No more hypoglycaemia on days with physical activity and unrestricted diet when using a closed-loop system for 12 weeks: A post hoc secondary analysis of the multicentre, randomized controlled Diabeloop WP7 trial

Sylvia Franc, Pierre-Yves Benhamou, Sophie Borot, Lucy Chaillous, Brigitte Delemer, Maeva Doron, Bruno Guerci, Hélène Hanaire, Erik Huneker, Nathalie Jeandidier, Coralie Amadou, Eric Renard, Yves Reznik, Pauline Schaepelynck, Chantal Simon, Charles Thivolet, Claire Thomas, Patrick Hannaert, Guillaume Charpentier, Sylvia Franc, Pierre-Yves Benhamou, Sophie Borot, Lucy Chaillous, Brigitte Delemer, Maeva Doron, Bruno Guerci, Hélène Hanaire, Erik Huneker, Nathalie Jeandidier, Coralie Amadou, Eric Renard, Yves Reznik, Pauline Schaepelynck, Chantal Simon, Charles Thivolet, Claire Thomas, Patrick Hannaert, Guillaume Charpentier

Abstract

A post hoc analysis of the Diabeloop WP7 multicentre, randomized controlled trial was performed to investigate the efficacy of the Diabeloop Generation-1 (DBLG1) closed-loop system in controlling the hypoglycaemia induced by physical activity (PA) in real-life conditions.

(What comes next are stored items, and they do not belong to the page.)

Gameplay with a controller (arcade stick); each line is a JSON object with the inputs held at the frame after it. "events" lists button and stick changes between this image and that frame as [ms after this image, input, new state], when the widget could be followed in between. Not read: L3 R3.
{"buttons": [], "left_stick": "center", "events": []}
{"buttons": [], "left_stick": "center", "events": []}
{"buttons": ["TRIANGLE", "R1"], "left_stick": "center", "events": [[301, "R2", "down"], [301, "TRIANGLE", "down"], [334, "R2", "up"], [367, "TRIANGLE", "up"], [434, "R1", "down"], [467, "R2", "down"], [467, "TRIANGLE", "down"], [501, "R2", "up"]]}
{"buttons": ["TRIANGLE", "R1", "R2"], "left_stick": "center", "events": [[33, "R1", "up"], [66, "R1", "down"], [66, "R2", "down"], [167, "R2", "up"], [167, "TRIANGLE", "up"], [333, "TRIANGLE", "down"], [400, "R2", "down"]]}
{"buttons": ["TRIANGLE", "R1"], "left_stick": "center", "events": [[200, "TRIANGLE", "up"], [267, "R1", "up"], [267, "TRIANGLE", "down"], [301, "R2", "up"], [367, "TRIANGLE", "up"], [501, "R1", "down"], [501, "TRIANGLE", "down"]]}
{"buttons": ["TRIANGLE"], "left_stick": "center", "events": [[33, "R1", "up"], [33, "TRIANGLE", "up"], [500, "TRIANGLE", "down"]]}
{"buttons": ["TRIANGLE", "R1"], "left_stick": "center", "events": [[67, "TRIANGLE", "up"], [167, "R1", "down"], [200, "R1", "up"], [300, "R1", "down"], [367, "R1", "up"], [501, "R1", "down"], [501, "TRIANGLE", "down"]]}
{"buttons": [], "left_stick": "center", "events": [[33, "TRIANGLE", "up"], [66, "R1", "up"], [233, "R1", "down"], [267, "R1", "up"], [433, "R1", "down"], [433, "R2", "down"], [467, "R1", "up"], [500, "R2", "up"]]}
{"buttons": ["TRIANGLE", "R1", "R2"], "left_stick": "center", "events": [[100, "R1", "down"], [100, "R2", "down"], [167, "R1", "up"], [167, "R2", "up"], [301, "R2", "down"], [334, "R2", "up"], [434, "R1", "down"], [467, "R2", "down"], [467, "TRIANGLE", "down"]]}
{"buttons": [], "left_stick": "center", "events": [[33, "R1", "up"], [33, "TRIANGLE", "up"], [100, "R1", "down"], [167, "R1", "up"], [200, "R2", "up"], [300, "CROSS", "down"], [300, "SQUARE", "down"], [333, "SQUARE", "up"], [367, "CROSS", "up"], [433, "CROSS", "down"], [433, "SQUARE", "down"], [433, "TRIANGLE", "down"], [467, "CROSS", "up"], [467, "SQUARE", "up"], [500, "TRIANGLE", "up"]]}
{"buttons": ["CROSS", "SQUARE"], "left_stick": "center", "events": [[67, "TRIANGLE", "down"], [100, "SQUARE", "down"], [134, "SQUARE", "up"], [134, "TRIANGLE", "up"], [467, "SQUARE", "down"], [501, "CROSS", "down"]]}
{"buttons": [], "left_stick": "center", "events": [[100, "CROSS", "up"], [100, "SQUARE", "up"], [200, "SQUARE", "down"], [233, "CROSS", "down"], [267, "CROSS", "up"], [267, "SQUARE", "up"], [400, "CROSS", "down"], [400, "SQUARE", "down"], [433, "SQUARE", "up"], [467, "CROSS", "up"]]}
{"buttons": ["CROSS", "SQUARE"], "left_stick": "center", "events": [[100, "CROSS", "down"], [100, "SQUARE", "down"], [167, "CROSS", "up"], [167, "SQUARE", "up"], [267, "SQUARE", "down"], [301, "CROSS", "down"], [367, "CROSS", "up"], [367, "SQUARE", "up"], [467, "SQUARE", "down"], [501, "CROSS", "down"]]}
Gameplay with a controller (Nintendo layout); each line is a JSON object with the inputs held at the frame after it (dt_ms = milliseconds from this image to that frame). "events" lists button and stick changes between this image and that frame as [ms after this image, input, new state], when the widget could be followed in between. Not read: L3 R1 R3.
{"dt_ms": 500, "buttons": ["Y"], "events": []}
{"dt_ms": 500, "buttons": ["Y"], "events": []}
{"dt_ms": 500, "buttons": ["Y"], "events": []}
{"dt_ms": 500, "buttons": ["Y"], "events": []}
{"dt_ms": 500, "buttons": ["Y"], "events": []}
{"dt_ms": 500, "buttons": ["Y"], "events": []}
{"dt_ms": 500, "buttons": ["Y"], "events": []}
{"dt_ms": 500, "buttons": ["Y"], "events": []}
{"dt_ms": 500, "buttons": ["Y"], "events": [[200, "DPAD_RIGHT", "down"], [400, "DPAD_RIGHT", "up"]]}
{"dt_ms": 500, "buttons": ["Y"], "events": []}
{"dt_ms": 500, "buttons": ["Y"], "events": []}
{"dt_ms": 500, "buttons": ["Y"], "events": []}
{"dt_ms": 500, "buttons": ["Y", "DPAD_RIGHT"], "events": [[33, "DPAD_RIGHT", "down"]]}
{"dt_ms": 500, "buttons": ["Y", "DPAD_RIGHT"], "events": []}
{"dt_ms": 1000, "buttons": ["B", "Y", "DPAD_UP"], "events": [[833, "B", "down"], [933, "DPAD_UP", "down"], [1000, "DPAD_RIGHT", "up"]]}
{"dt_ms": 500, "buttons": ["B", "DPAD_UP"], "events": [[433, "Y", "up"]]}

Glycaemic outcomes were compared between days with and without PA in 56 patients with type 1 diabetes (T1D) using DBLG1 for 12 weeks. After the patient announces a PA, DBLG1 reduces insulin delivery and, if necessary, calculates the amount of preventive carbohydrates (CHO). Daily time spent in the interstitial glucose range less than 70 mg/dL was not significantly different between days with and without PA (2.0% ± 1.5% vs. 2.2% ± 1.1%), regardless of the intensity or duration of the PA. Preventive CHO intake recommended by the system was significantly higher in days with PA (41.1 ± 35.5 vs. 21.8 ± 28.5 g/day; P < .0001), and insulin delivery was significantly lower (31.5 ± 10.5 vs. 34.0 ± 10.5 U/day; P < .0001). The time spent in hyperglycaemia and the glycaemic variation coefficient increased significantly on days with PA. In real-life conditions, the use of DBLG1 avoids PA-induced hypoglycaemia. Insulin adjustments and preventive CHO recommendation may explain this therapeutic benefit.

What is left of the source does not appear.